API does not reconnect to stacks-blockchain node in some situations #1584

CharlieC3 · 2023-03-15T22:29:20Z

Describe the bug
When the postgres database and stacks-node are terminated while an API writer continues running, the API writer sometimes is unable to re-connect to the stacks-blockchain nodes after it and the postgres database come back online after being down for an extended period (~30 minutes or so).
Despite this, the API logs still continue to indicate the API writer is attempting to connect to the stacks-node as one would expect:

Warning: failed to connect to node RPC server at mainnet-stacks-blockchain-snapshot:20443

However, I still think there is something wrong here. If I try restarting the stacks-node again, the API will continue printing the above log and won't be able to connect. If I try restarting the API writer after the stacks-node and postgres db have already come back online, it starts working.
Thus, this test seems to indicate the issue resides in the API rather than the stacks-node.

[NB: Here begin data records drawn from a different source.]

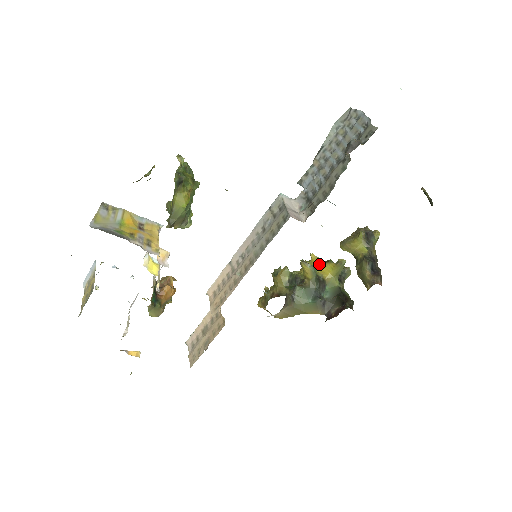
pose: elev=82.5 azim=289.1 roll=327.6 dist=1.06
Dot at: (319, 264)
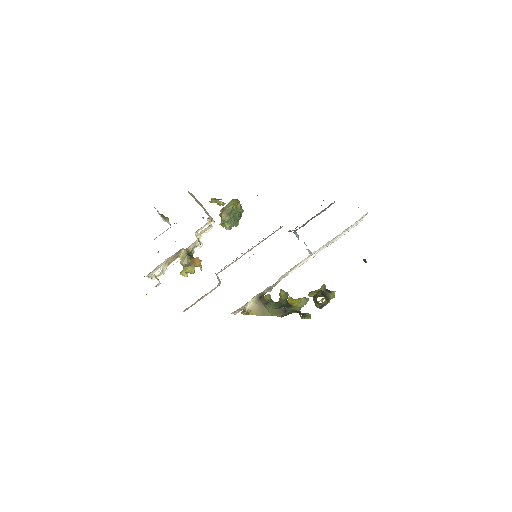
Dot at: (291, 300)
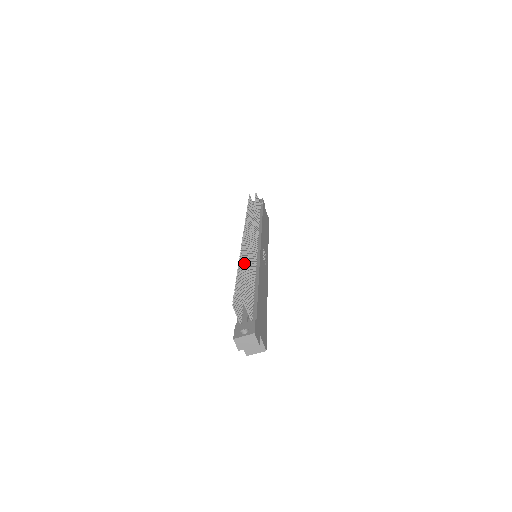
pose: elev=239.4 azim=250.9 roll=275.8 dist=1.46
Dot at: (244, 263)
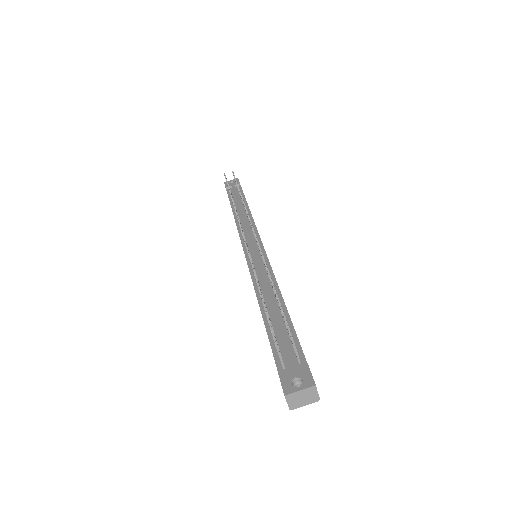
Dot at: occluded
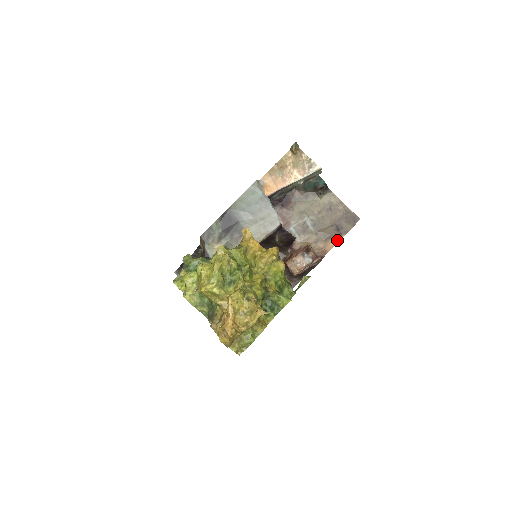
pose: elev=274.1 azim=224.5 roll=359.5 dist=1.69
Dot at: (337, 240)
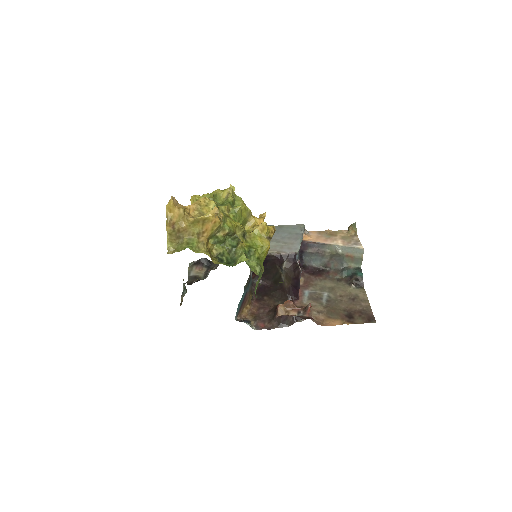
Dot at: (340, 323)
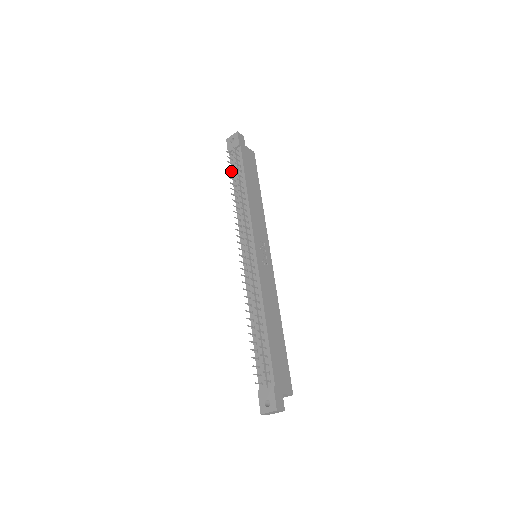
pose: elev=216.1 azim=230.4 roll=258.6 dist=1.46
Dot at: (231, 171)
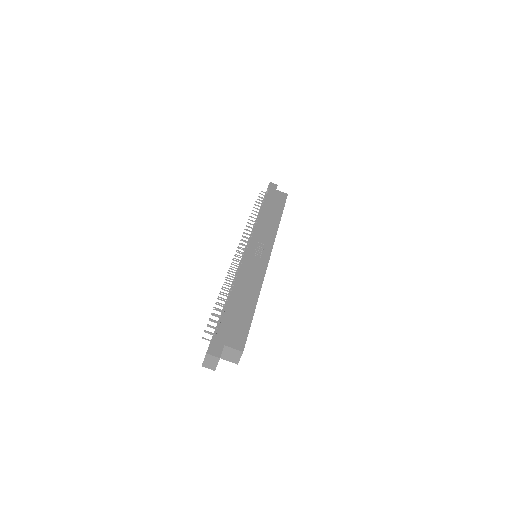
Dot at: occluded
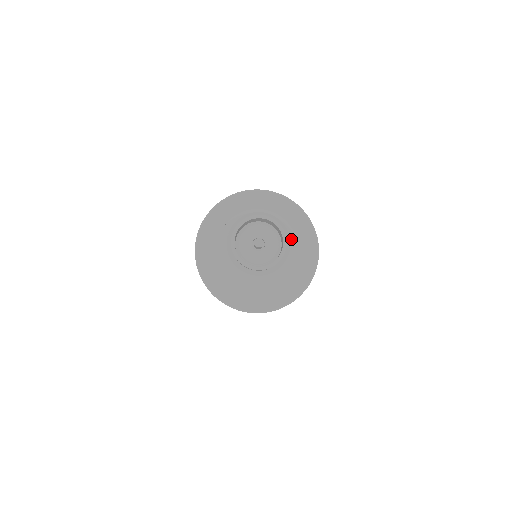
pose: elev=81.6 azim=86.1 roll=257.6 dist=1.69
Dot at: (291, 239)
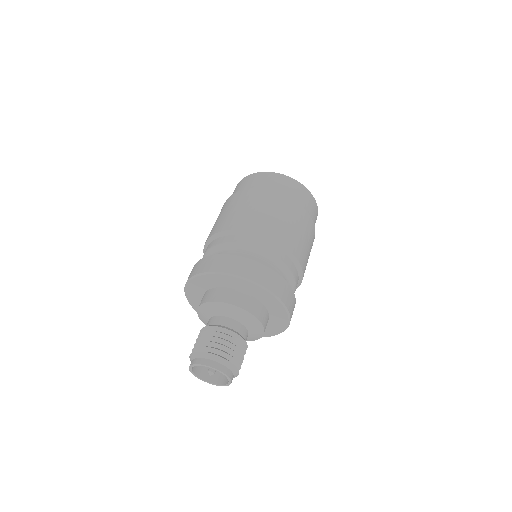
Dot at: (258, 336)
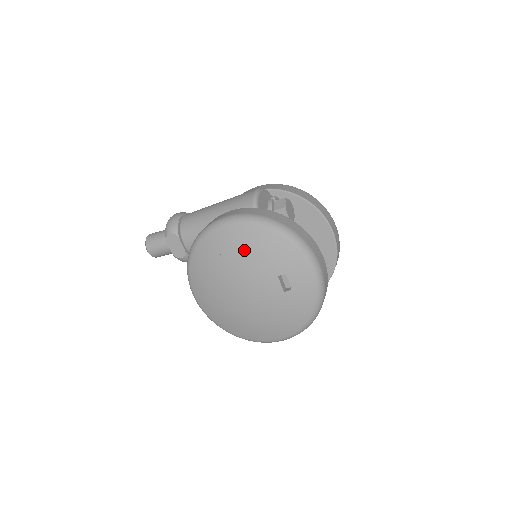
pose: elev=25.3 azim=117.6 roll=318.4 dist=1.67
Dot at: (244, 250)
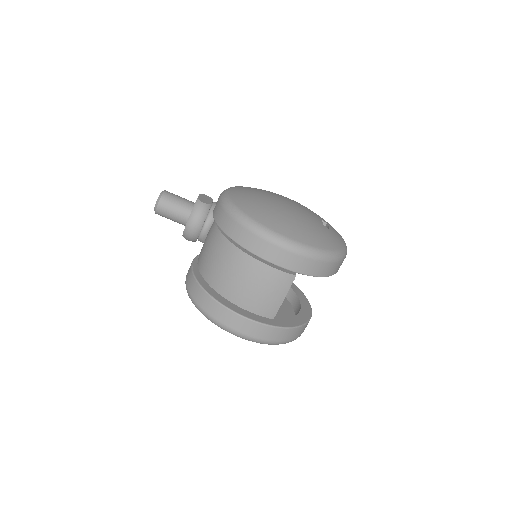
Dot at: (299, 203)
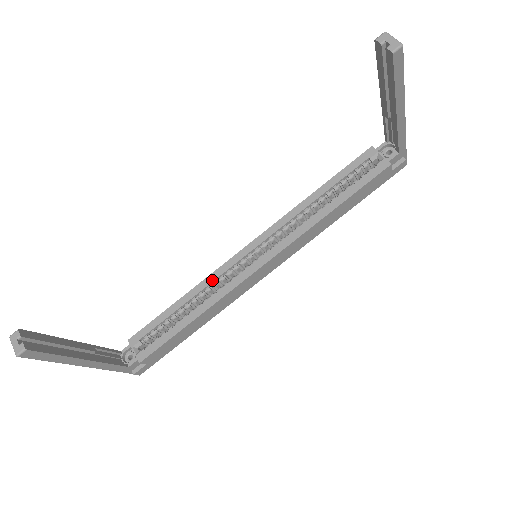
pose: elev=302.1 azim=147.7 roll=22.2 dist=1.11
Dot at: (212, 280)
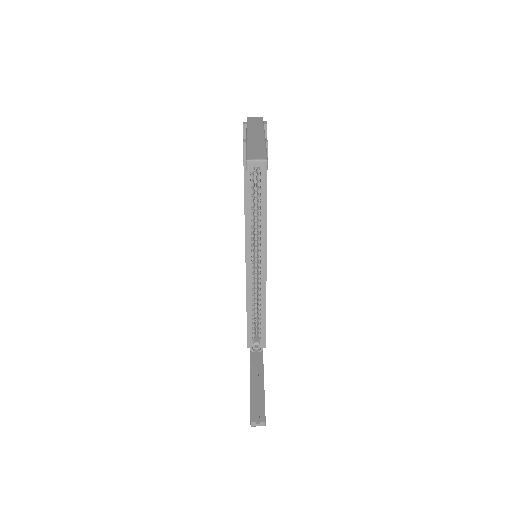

The text was updated successfully, but these errors were encountered:

zone117x · 2023-03-16T12:47:17Z

If you exec into the pod when this is happening, is mainnet-stacks-blockchain-snapshot reachable with curl? I'm wondering if there is some DNS caching issue somewhere.

CharlieC3 · 2023-03-16T14:25:42Z

I'll test that next time it happens, but it doesn't occur every day. More like every two weeks or so. However, we explicitly have DNS caching disabled, so I would not expect it to be related to DNS caching.
In the meantime, anything you can find here would be a big help.

rafaelcr · 2023-03-16T15:53:06Z

Next steps: set up some alerts to get more info about this

zone117x · 2023-03-16T16:36:05Z

Here's a PR that will include verbose error details in that log entry which could help narrow down the problem: #1585

CharlieC3 · 2023-03-16T19:43:52Z

I was able to find this happening again. I've confirmed a few interesting things:

DNS caching is not a problem (IPs matched)
The API writer could not ping the stacks-node on port 20443 because 20443 was not being opened by the node
the API writer could not ping localhost:3999 because 3999 was not open
Restarting the API writer did not solve the problem
Restarting both the API writer and stacks-node fixed the problem

What's strange is this deployment was previously working, then broke without the API writer ever restarting. This means port 3999 was open, but the API closes port 3999 if it cannot contact the stacks-node for a while and enters this circular dependency.
I think that’s the actual bug, and the solution is the keep port 3999 open and responding even when the stacks-node goes down.

As for why the stacks-node needed to be restarted, @rafaelcr and I think there may have been a retry limit on the stacks-node before giving up (unconfirmed). There should not be a limit to the number of retries in that logic, but anyways it's outside the scope of this issue.

CharlieC3 · 2023-03-17T02:49:16Z

The maintenance I'm working on resulted in it happening again. This time I tried restarting just the stacks-node, and once it came back up it was able to connect to the API writer. This might warrant a look at how the stacks-node is attempting to retry connections to an event observer.

deantchi · 2023-04-26T19:24:45Z

@rafaelcr per our morning discussion, here is a sample of the logs from yesterday's API issue
api
stx node

it was around the 6:03pm pst mark

zone117x · 2023-05-01T17:54:11Z

I'm more confident now about the cause of this issue, and it is essentially two different issues that @CharlieC3 has mostly narrowed down in the above comments.

During the API-writer-mode process startup, it performs the following sequential steps. Each must succeed before the next:

(Legend: 🟢 = probably okay, 🟠 = potentially sus)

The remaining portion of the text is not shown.